Respect is a critical element for a life with dignity. Living in a world where you feel there’s no one who deserves your respect can be torture in itself. Respecting both yourself and others should be the motivating power behind every human being. When you do not have respect for anything or anyone, at that very moment in your life you’re nothing but dead.
Both compliments and criticism from people who you do not hold any respect for will be nothing but noise in your ears and you’ll start to go numb, as there’s no development for you.
And respect should be something very precious, something that you can never buy with your money or family background. That concept of respect, however, sometimes comes with age in Korea, arguably from its Confucian culture.
As a Korean, I have all the due respect and love for my identity, yet age referencing and classification continue to frustrate me. I don’t think that the saying “the older you get, the wiser you become” holds true in every case. I’ve seen more than enough people who are older but far from being wise.
At the same time, there are myriad people who are younger and smarter than me. At my workplace, usually, it’s age, not years in a career that counts in deciding the tone of voice when using honorifics, which can be more than frustrating for those who have started their career early.
Which is why I look forward to my 30s, when no one will easily try to give me treatment that cannot be described as very respectful only because I’m younger than them.

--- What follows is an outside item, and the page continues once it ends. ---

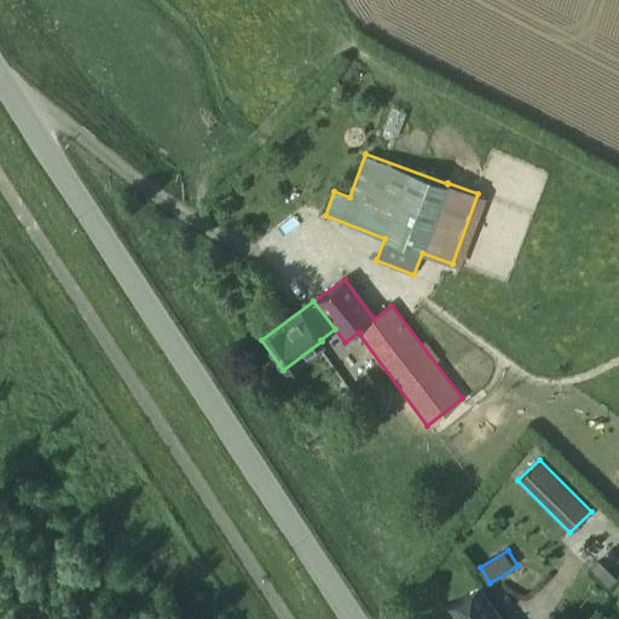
[(597,561),(590,570),(608,588),(617,579),(597,561)]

In this sense, I cannot stand physically older people giving me when-I-was-your-age nonsense or if-I-was-your-age sham.
Among such shameless people who dare to say such nonsense only because they think they’re physically older, 99.9 percent of them believe in the strange equation that older is wiser, although they have never achieved that wisdom that supposedly comes with age.
As anyone with intelligence easily knows, age is indeed nothing but a number.
But this simple truth is so hard to find through example, as I found out on my way home in a taxi. I got in a deluxe taxi, which this plebeian writer hardly takes. However, the ride that night was very rough with the driver speeding up and breaking traffic laws. When I finally got out of the taxi with a dizzy head, I told the driver, “Please be considerate enough to consider your passengers’ feelings, especially since you’re a deluxe taxi driver.”
Then I was asked the last question I expected. “How old are you to dare to tell me what to do?” said the driver. In the Korean language ― where every tone and tense of speech is determined by age ― the taxi driver might have thought he had the right to ask how old I am. He even added, “I have a daughter of your age.”
The thing is, however, I’m not his daughter, and though I may be his daughter’s age, I’m his customer, paying my hard earned money for his reckless service.
This world is already full of things that are considered to be right but are not in fact right, and the simple truth that age is nothing but a number is one such example, or so it seems.